Negotiating on a seesaw : the decentralisation of education and health services in Uganda and Tanzania from a local perspective and in a historical context : a dissertation presented in fulfilment of the requirements for the degree of Doctor of Philosophy in Development Studies at Massey University, New Zealand
Since the 1990s, development policies have favoured the decentralisation of education and health services in Africa. Between 1997 and 2001, central governments of Uganda and Tanzania overhauled the formal frameworks and expanded the managerial and financial responsibilities of the local management committees of schools and dispensaries. This thesis examines how these changes affect the way in which these management committees engage with central government and with the local polity in which they operate.
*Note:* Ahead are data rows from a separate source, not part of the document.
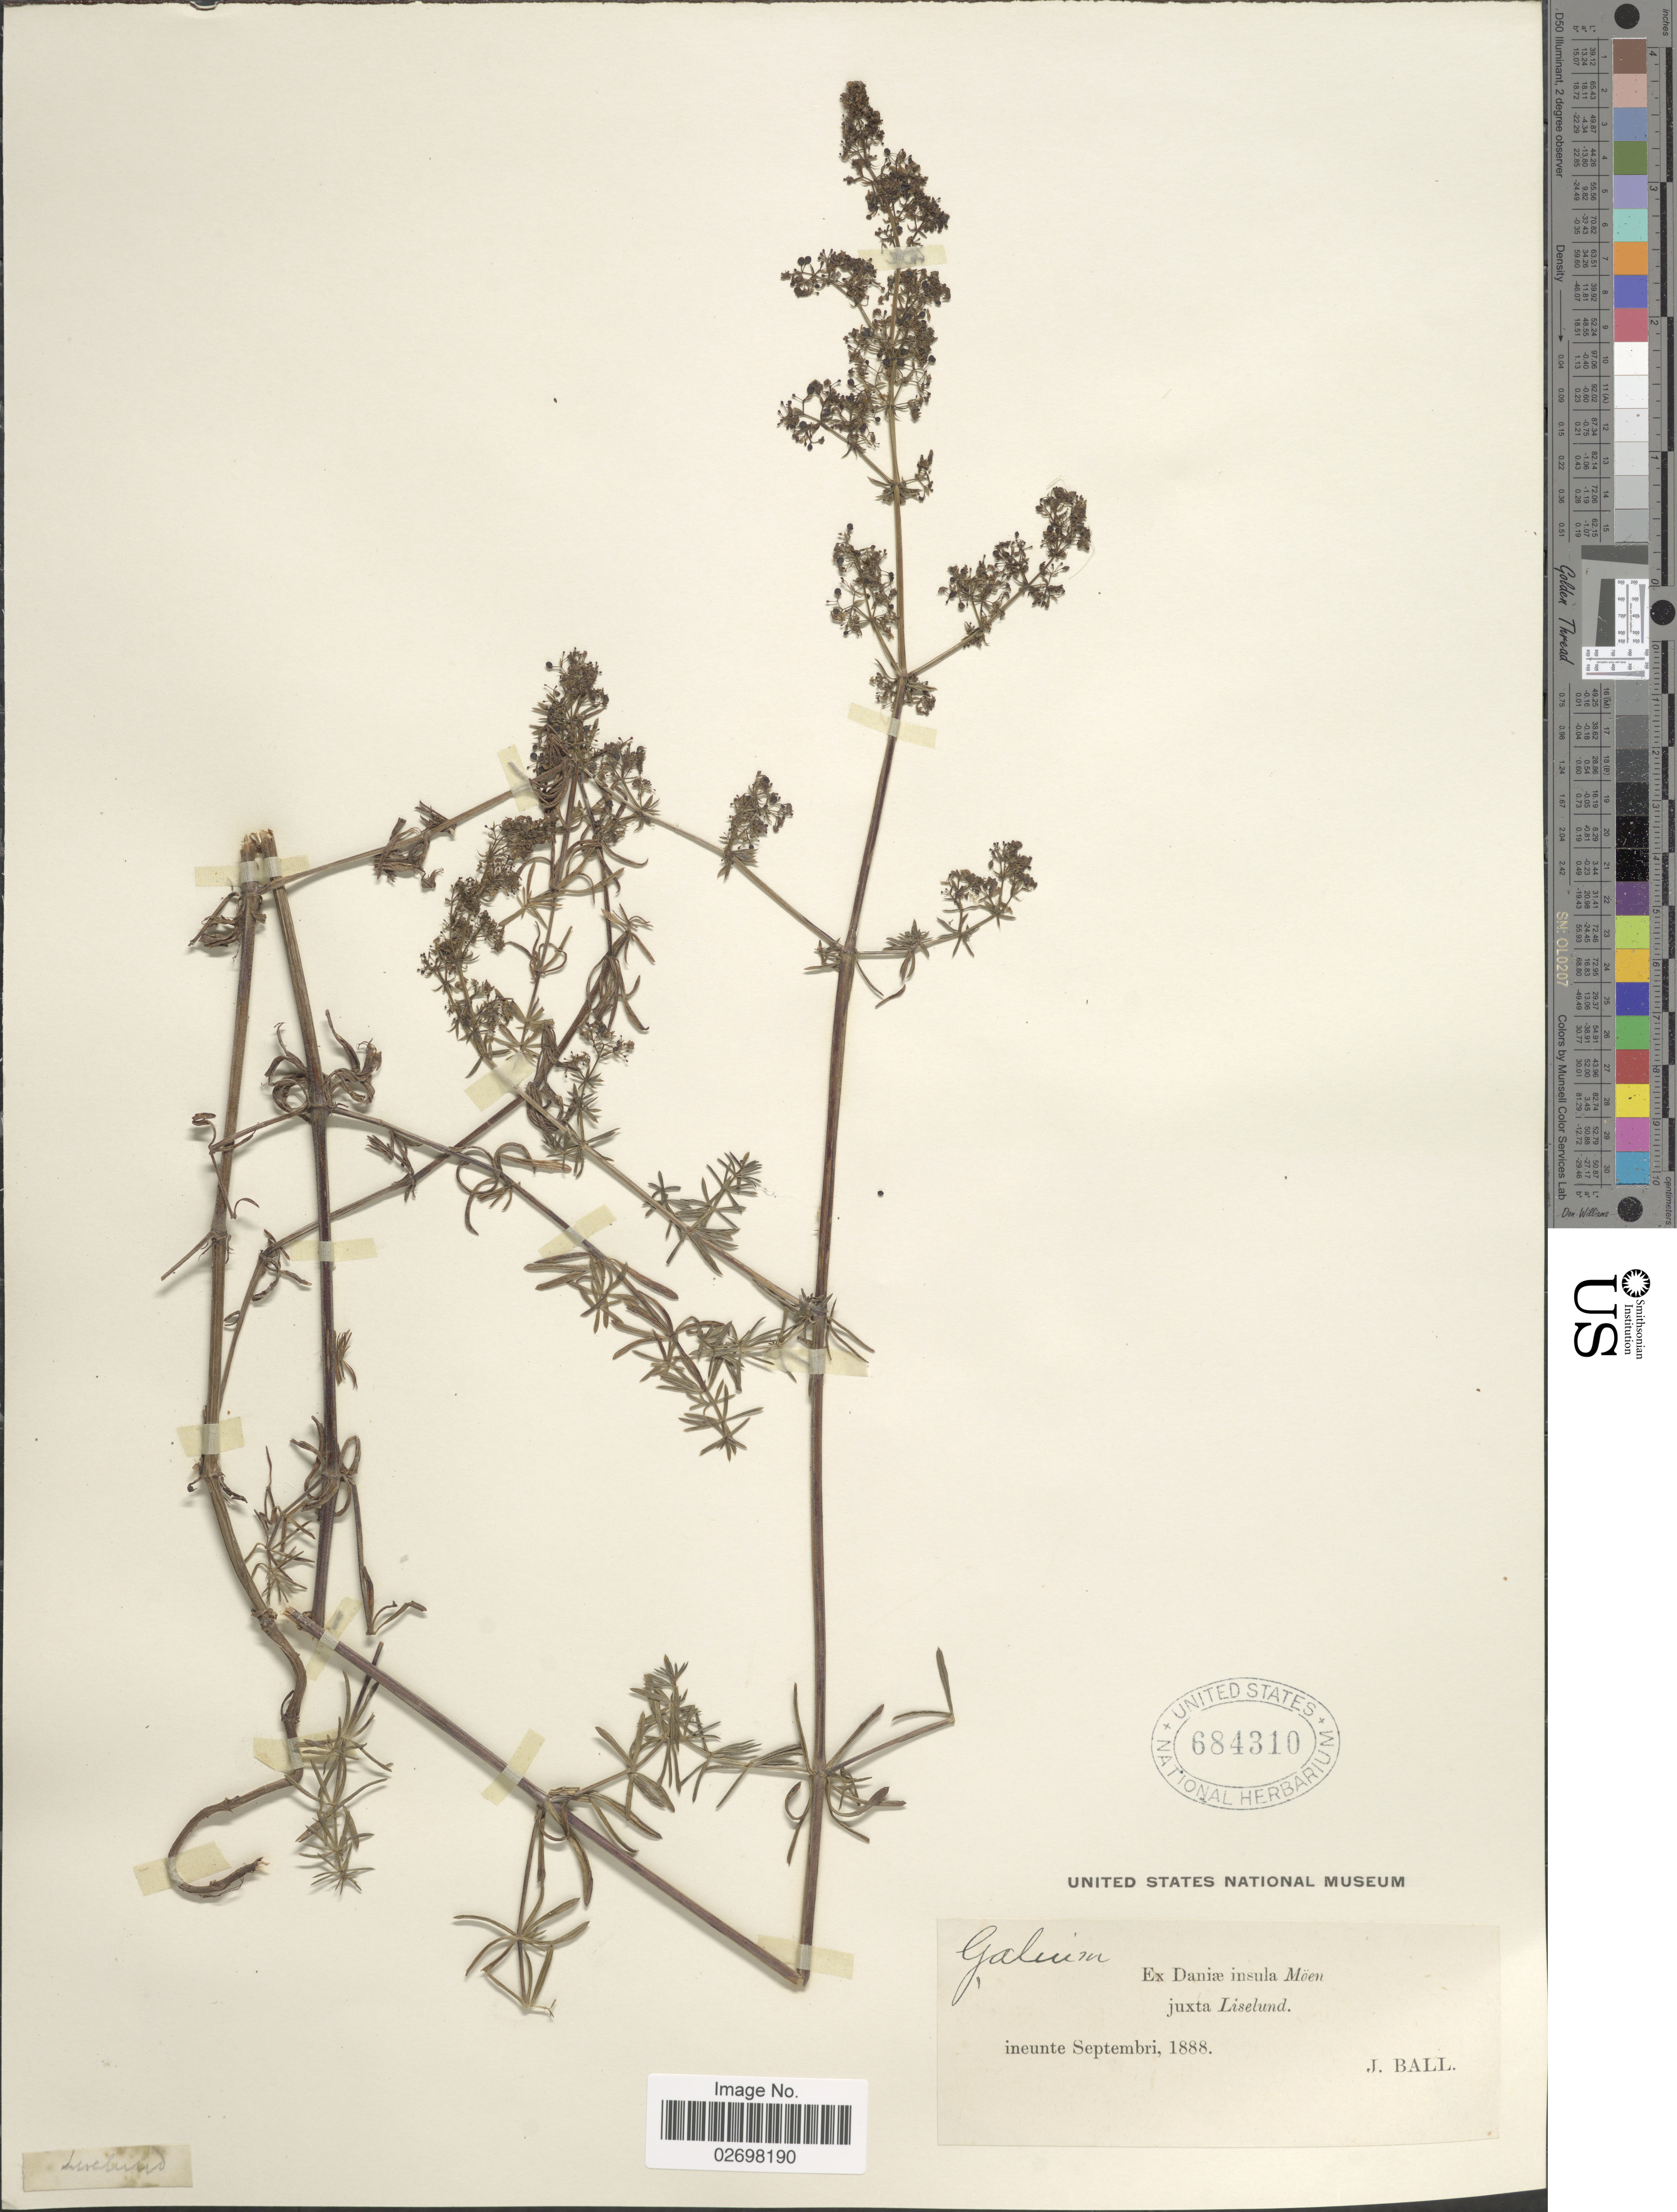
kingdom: Plantae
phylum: Tracheophyta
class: Magnoliopsida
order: Gentianales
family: Rubiaceae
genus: Galium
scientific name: Galium sp.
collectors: J. Ball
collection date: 1888-09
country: Denmark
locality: Daniæ insula Möen juxta Liselund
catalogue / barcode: US 684310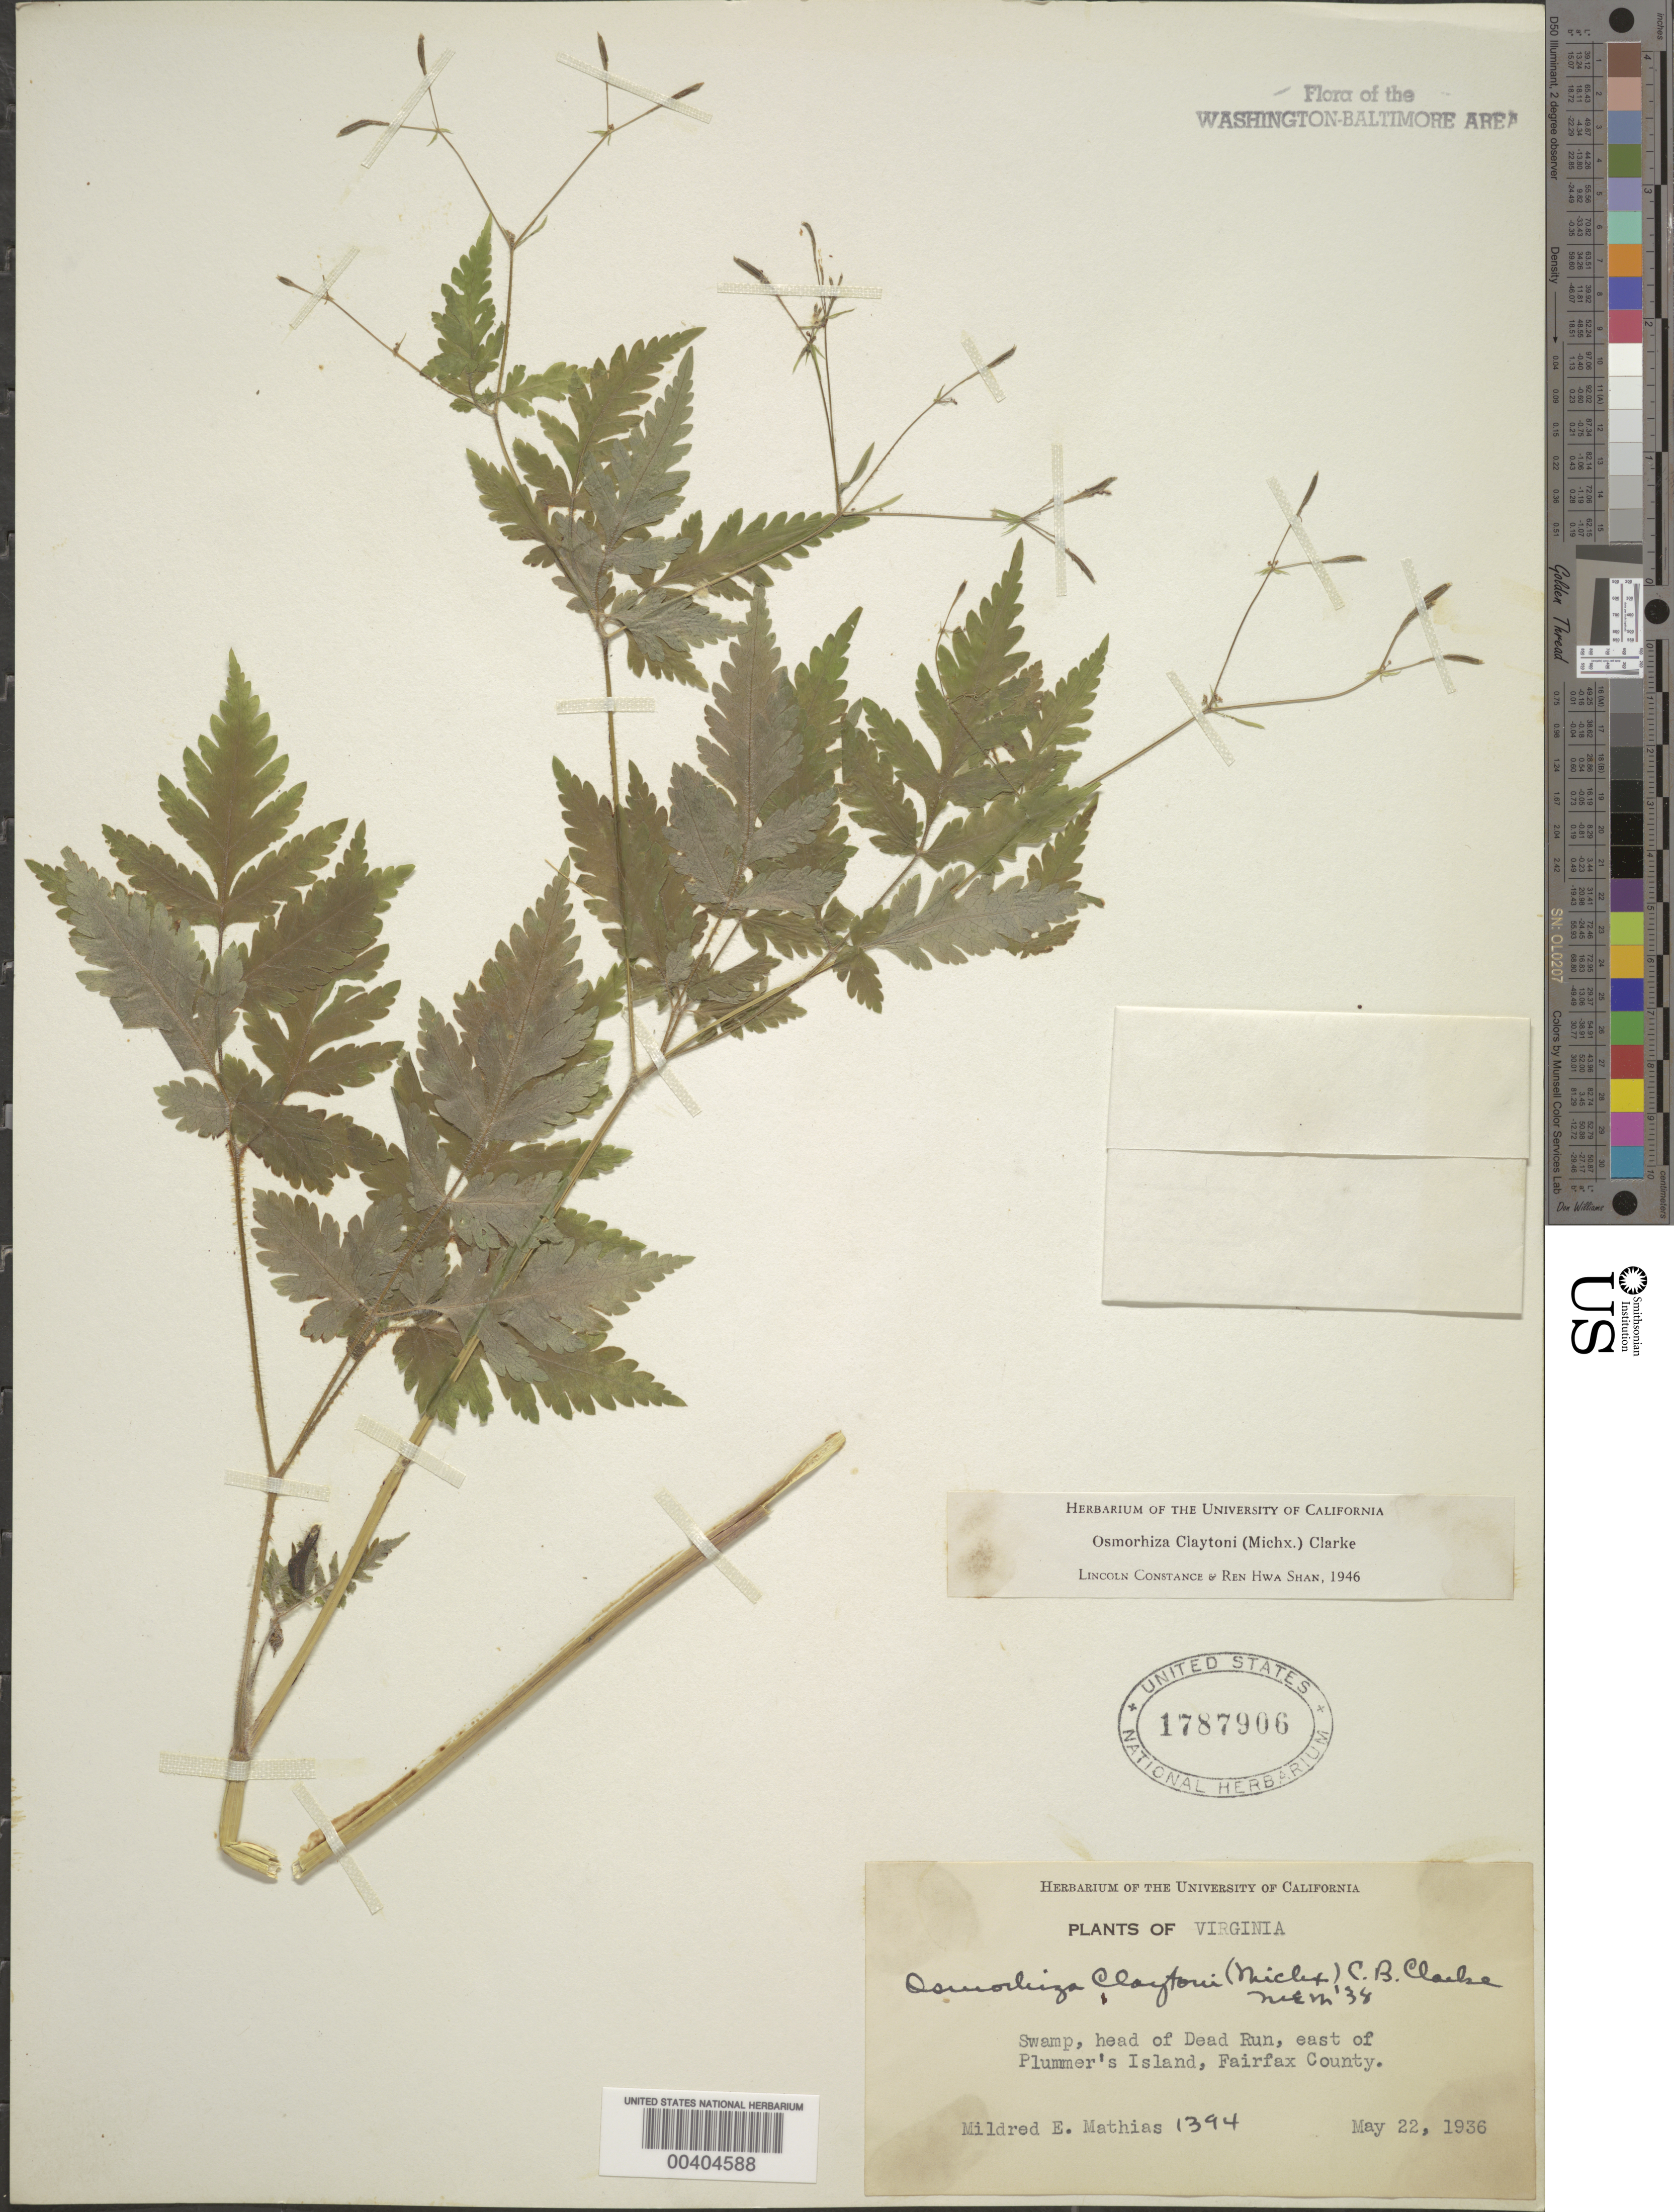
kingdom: Plantae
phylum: Tracheophyta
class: Magnoliopsida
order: Apiales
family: Apiaceae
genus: Osmorhiza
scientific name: Osmorhiza claytonii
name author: (Michx.) C.B. Clarke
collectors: M. E. Mathias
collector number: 1394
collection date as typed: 22 May 1936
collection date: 1936-05-22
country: United States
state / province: Virginia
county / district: Fairfax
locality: Dead Run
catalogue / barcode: US 1787906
Field research in 2004 with 64 management committees in Uganda and Tanzania suggests that while central governments may appear to initiate decentralisation policies, they are essentially responding to developments in local polities. Similarly, central government may set regulations for management committees, but the diversity in local practices suggests that local circumstances and local agency are more likely determinants of how schools or dispensaries are actually managed.
An analysis of the personal profiles of committee members reveals they mostly belong to the same segment of the population in the local polity; government‟s (s)election criteria or sector-specific factors play no role. Committee members do not „capture‟ committees as their personal fiefdom, but within a local polity it is likely that most functions in boards or committees are occupied on a rotational basis by a small group of individuals because more than half of the committee members simultaneously hold three or four positions.
When taking a historical perspective, dominance in the institutional framework between local management committees and central government seesaws over periods of 15-30 years. If the wider institutional framework between local polities and central government since the late 19th century is studied, it becomes clear that the local resources flowing to government have varied in time – ivory, coffee, votes – but typically had limited local value, while commanding high prices on the international market. This secured cash income for central government, but also a negotiating lever for local polities. Throughout time, local polities have thus actively negotiated – from engagement to evasion – their institutional framework with central governments. The contemporary dynamic around school and dispensary committees is exemplary of that historical seesaw.